À ce jour, le théâtre, la littérature et les idées ont amené Slimane Benaïssa à visiter le Québec une dizaine de fois. "J’ai appris à connaître et à aimer les Québécois. Je sens un véritable intérêt de leur part pour le problème des relations entre les religions musulmane, juive et chrétienne, et pour l’islam en particulier. Ayant une double culture, française et arabe, je pense que je suis bien placé pour faire le pont entre les peuples et les idées. Je parle de l’islam aux Occidentaux, en français, j’essaie de dissiper leurs inquiétudes, de leur dire ce qu’est la véritable religion. En même temps, de l’autre côté, j’essaie de faire évoluer mon propre peuple."

Selon l’intellectuel algérien, l’ignorance est la cause de bien des incompréhensions en ce qui a trait à l’islam. "Pour avoir des préjugés, il faut connaître, au moins un peu. Le problème, c’est que l’islam est une inconnue non connue et que les événements qui suscitent l’intérêt pour lui ne sont pas des plus joyeux. Ce qu’il faut, c’est ramener la discussion sur un terrain de sérénité, de curiosité et d’intérêt intellectuel. Il faut que les gens comprennent que tous les musulmans ne peuvent pas être des terroristes. Oui, l’islam s’oppose à tout, c’est un système fermé sur lui-même qui gère la société dans son ensemble et non pas seulement la spiritualité des humains. Mais il s’agit là d’une lecture très ancienne, une vision qui date du 12e siècle. Il y a aujourd’hui de nombreux rénovateurs de l’islam, de nouveaux penseurs. Malheureusement, ceux-ci butent souvent contre des pouvoirs arabes, des gens qui vivent au moyen âge par rapport à l’époque où nous sommes."

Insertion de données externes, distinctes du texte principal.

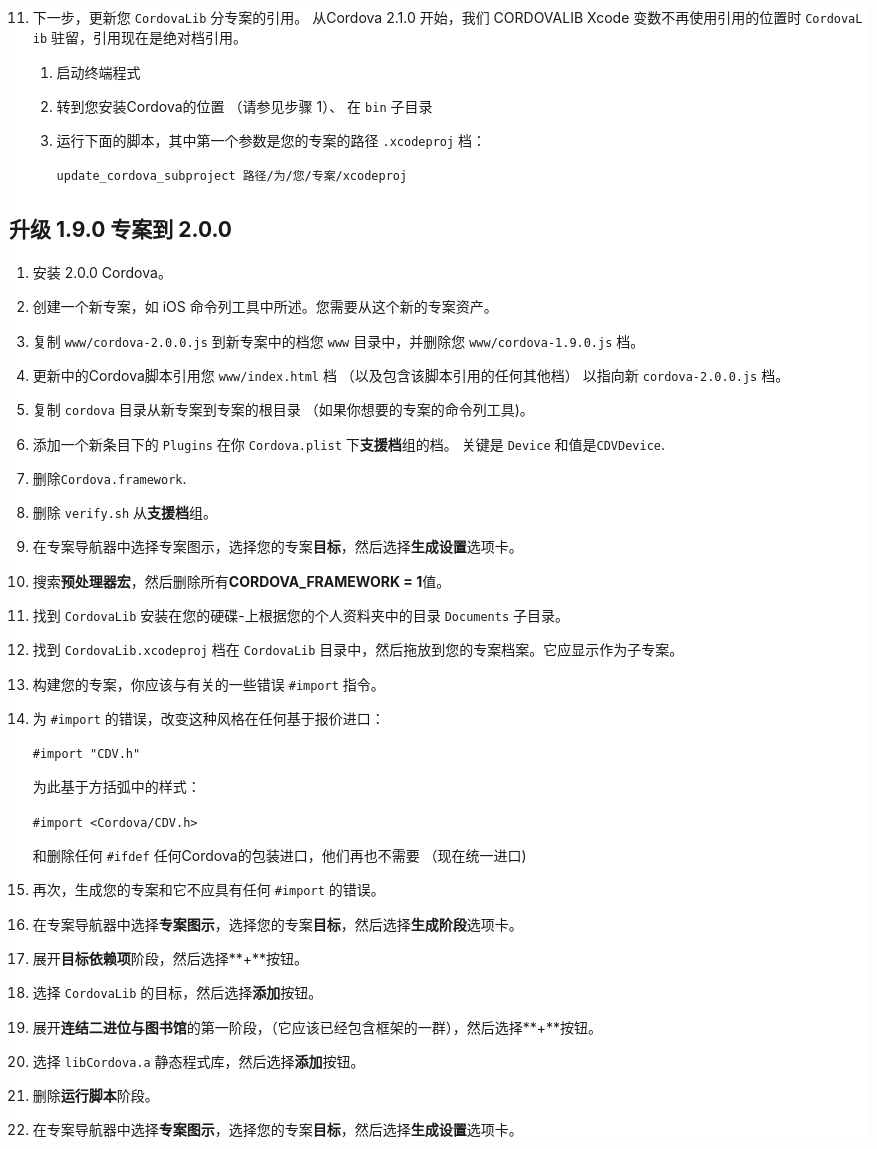 11. 下一步，更新您 `CordovaLib` 分专案的引用。 从Cordova 2.1.0 开始，我们 CORDOVALIB Xcode 变数不再使用引用的位置时 `CordovaLib` 驻留，引用现在是绝对档引用。
    
    1.  启动终端程式
    2.  转到您安装Cordova的位置 （请参见步骤 1）、 在 `bin` 子目录
    3.  运行下面的脚本，其中第一个参数是您的专案的路径 `.xcodeproj` 档：
        
        `update_cordova_subproject 路径/为/您/专案/xcodeproj`

## 升级 1.9.0 专案到 2.0.0

1.  安装 2.0.0 Cordova。

2.  创建一个新专案，如 iOS 命令列工具中所述。您需要从这个新的专案资产。

3.  复制 `www/cordova-2.0.0.js` 到新专案中的档您 `www` 目录中，并删除您 `www/cordova-1.9.0.js` 档。

4.  更新中的Cordova脚本引用您 `www/index.html` 档 （以及包含该脚本引用的任何其他档） 以指向新 `cordova-2.0.0.js` 档。

5.  复制 `cordova` 目录从新专案到专案的根目录 （如果你想要的专案的命令列工具)。

6.  添加一个新条目下的 `Plugins` 在你 `Cordova.plist` 下**支援档**组的档。 关键是 `Device` 和值是`CDVDevice`.

7.  删除`Cordova.framework`.

8.  删除 `verify.sh` 从**支援档**组。

9.  在专案导航器中选择专案图示，选择您的专案**目标**，然后选择**生成设置**选项卡。

10. 搜索**预处理器宏**，然后删除所有**CORDOVA_FRAMEWORK = 1**值。

11. 找到 `CordovaLib` 安装在您的硬碟-上根据您的个人资料夹中的目录 `Documents` 子目录。

12. 找到 `CordovaLib.xcodeproj` 档在 `CordovaLib` 目录中，然后拖放到您的专案档案。它应显示作为子专案。

13. 构建您的专案，你应该与有关的一些错误 `#import` 指令。

14. 为 `#import` 的错误，改变这种风格在任何基于报价进口：
    
        #import "CDV.h"
        
    
    为此基于方括弧中的样式：
    
        #import <Cordova/CDV.h>
        
    
    和删除任何 `#ifdef` 任何Cordova的包装进口，他们再也不需要 （现在统一进口)

15. 再次，生成您的专案和它不应具有任何 `#import` 的错误。

16. 在专案导航器中选择**专案图示**，选择您的专案**目标**，然后选择**生成阶段**选项卡。

17. 展开**目标依赖项**阶段，然后选择**+**按钮。

18. 选择 `CordovaLib` 的目标，然后选择**添加**按钮。

19. 展开**连结二进位与图书馆**的第一阶段，（它应该已经包含框架的一群），然后选择**+**按钮。

20. 选择 `libCordova.a` 静态程式库，然后选择**添加**按钮。

21. 删除**运行脚本**阶段。

22. 在专案导航器中选择**专案图示**，选择您的专案**目标**，然后选择**生成设置**选项卡。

Voilà pourquoi, contre vents et marées, l’intellectuel continue de placer la religion au centre de son oeuvre. Ses prises de parole, artistiques ou non, démontrent la pertinence de l’islam, mais aussi la grande complexité des questions qui l’entourent. "Dans mon oeuvre, j’essaie d’avoir un regard critique sur la religion, je la discute. Je crois que l’héritage religieux est très simple: on hérite d’une religion pour la faire vivre à notre époque. Si on doit hériter d’une religion qui nous fasse vivre au moyen âge, je ne suis pas d’accord."

ÉCHANGES PUBLICS

Slimane Benaïssa participe au Festival Séfarad de Montréal, un événement consacré à la culture séfarade, avant tout pour échanger. "Je ne vais pas faire un prêche. Je vais dire ce que contient l’islam, les problèmes de la fixation du texte, et ensuite je discuterai des points nodaux aujourd’hui, par exemple la problématique du voile, c’est-à-dire l’islam et la laïcité, l’islam et la symbolique moderne et, à la fin, les kamikazes et l’islam. L’idée, c’est de dire où le point de vue islamique se situe et où il devrait se situer."

Qu’est-ce que le Québec, à une époque où les accommodements raisonnables sont de toutes les discussions, peut apprendre de la situation française? "Je suis pour la laïcité et l’intégration à la française. Je pense que c’est le système le plus juste. La France se reconnaît dans les lois de la République, dans les droits de l’Homme, dans sa laïcité. Les accommodements, c’est bien, mais on est en droit de se demander si, à long terme, les accommodements de chacun vont permettre de construire une nation qui aura les mêmes projets, les mêmes objectifs et les mêmes points de reconnaissance."

En somme, Slimane Benaïssa prône la constante remise en question de nos sociétés. "Une société, par définition, évolue. Même au paradis, je pense qu’on ne sera pas figé pour l’éternité. J’essaie de voir les religions comme une chose vivante. Tout ce qui est vivant évolue, se transforme et change. On doit changer la religion, la relire, la faire évoluer. Nous sommes responsables de l’évolution de l’islam, ce n’est pas l’islam qui est responsable de notre évolution. Il est plus que temps d’inscrire l’islam dans le monde actuel." www.sefarad.ca.